Für einen allzu materialistisch eingestellten Menschen bezieht sich sein Denken und Leben ausschließlich auf das Diesseits. Er macht sich über die Frage, ob es auch etwas über die sichtbare Welt hinaus geben kann nur Gedanken, wenn er mit einem Todesfall oder einer schweren Krankheit konfrontiert ist. Für den gläubigen und auf Gott vertrauenden Menschen hingegen stellt sich diese Frage immer wieder.

Und die Kirche gibt uns eine Antwort auf diese Frage in dem Fest Allerheiligen bzw. Allerseelen: Unsere wahre Heimat ist der Himmel und nicht die Erde.

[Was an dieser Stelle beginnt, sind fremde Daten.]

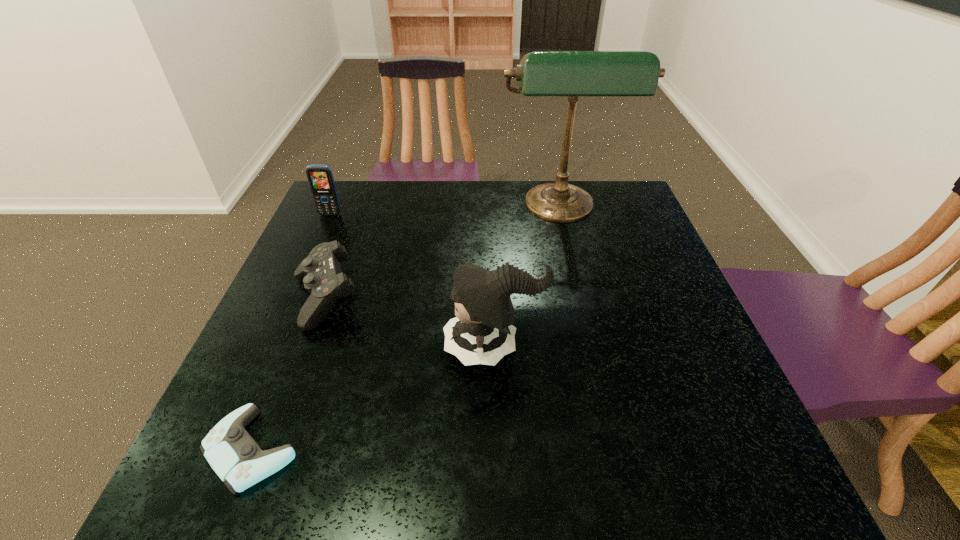
This screenshot has width=960, height=540. Find the location of `table lamp`. table lamp is located at coordinates (541, 73).

Find the location of a particular element. Image resolution: width=960 pixels, height=540 pixels. the fourth shortest object is located at coordinates (482, 332).

Where is `cellular telephone`? This screenshot has width=960, height=540. cellular telephone is located at coordinates point(320,177).

Identify the location of the farther control. (321, 273).

Identify the location of the fourth tallest object. (321, 273).

In order to click on the nearest object in this screenshot , I will do `click(233, 454)`.

This screenshot has width=960, height=540. In order to click on the shortest object in this screenshot , I will do `click(233, 454)`.

The image size is (960, 540). I want to click on vacant space located 0.060m above the green lampshade of the table lamp, so click(x=570, y=250).

You are a GUI agent. You are given a task and a screenshot of the screen. Output one action in this format:
    pyautogui.click(x=<x>, y=<y>)
    Task: Click on the free spot located at the face of the fourth shortest object
    The width and height of the screenshot is (960, 540).
    Given the screenshot: What is the action you would take?
    pyautogui.click(x=368, y=347)

The width and height of the screenshot is (960, 540). In order to click on vacant area situated at the face of the fourth shortest object in this screenshot , I will do `click(334, 347)`.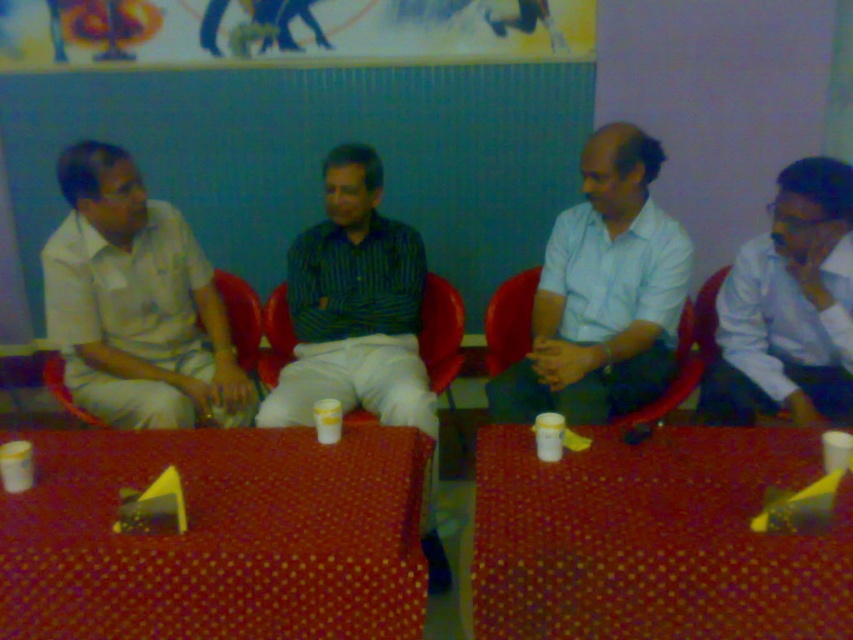
Question: Can you confirm if polka dot fabric table at lower center is wider than striped cotton shirt at center?

Choices:
 (A) yes
 (B) no

Answer: (A)

Question: Among these objects, which one is nearest to the camera?

Choices:
 (A) white shirt at right
 (B) striped cotton shirt at center
 (C) white matte shirt at left
 (D) red dotted table at center

Answer: (D)

Question: Which object appears closest to the camera in this image?

Choices:
 (A) red dotted table at center
 (B) white shirt at right
 (C) striped cotton shirt at center

Answer: (A)

Question: Which of these objects is positioned farthest from the light blue shirt at center?

Choices:
 (A) matte plastic chair at center
 (B) white shirt at right
 (C) red dotted table at center

Answer: (C)

Question: Does polka dot fabric table at lower center have a greater width compared to striped cotton shirt at center?

Choices:
 (A) no
 (B) yes

Answer: (B)

Question: Does polka dot fabric table at lower center appear on the left side of white matte shirt at left?

Choices:
 (A) yes
 (B) no

Answer: (B)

Unser Leben auf dieser Erde dauert nur eine kurze Zeitspanne. Aber die Seele (und der Leib) des Menschen sind geschaffen für die Glückseligkeit des Himmels mit Gott und seinen Geschöpfen – und dieses wahre Leben bei Gott ist unendlich bzw. ewig. Doch um dort hin zu gelangen bedarf es für die meisten Menschen einer gewissen „Reinigung“, da sie in ihrem Leben mit Gott und mit seinen Geboten zu wenig gelebt oder geliebt haben. Darum beten wir für die Verstorbenen, die im Fegefeuer sind, am Allerseelentag.